Data to use:
BEGIN

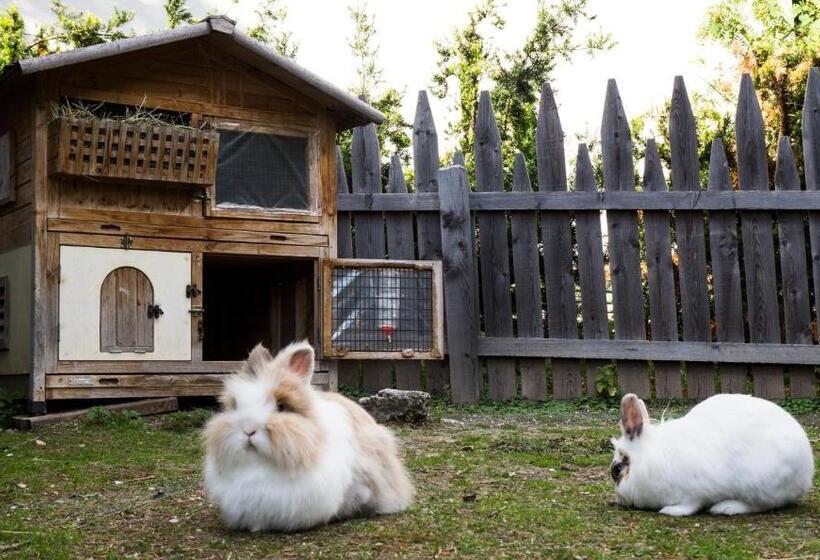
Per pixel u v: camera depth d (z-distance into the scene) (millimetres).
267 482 3713
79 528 4148
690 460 4145
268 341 10219
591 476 5387
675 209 9305
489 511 4262
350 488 4039
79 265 7855
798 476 4141
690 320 9367
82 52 7656
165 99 8406
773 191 9172
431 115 9836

END

What is needed: Word-for-word transcript, pictures excluded: copy all the material above.

Task solution:
Per pixel u v: camera depth d (z-distance into the scene) (millimetres).
267 482 3713
79 528 4148
690 460 4145
268 341 10219
591 476 5387
675 209 9305
489 511 4262
350 488 4039
79 265 7855
798 476 4141
690 320 9367
82 52 7656
165 99 8406
773 191 9172
431 115 9836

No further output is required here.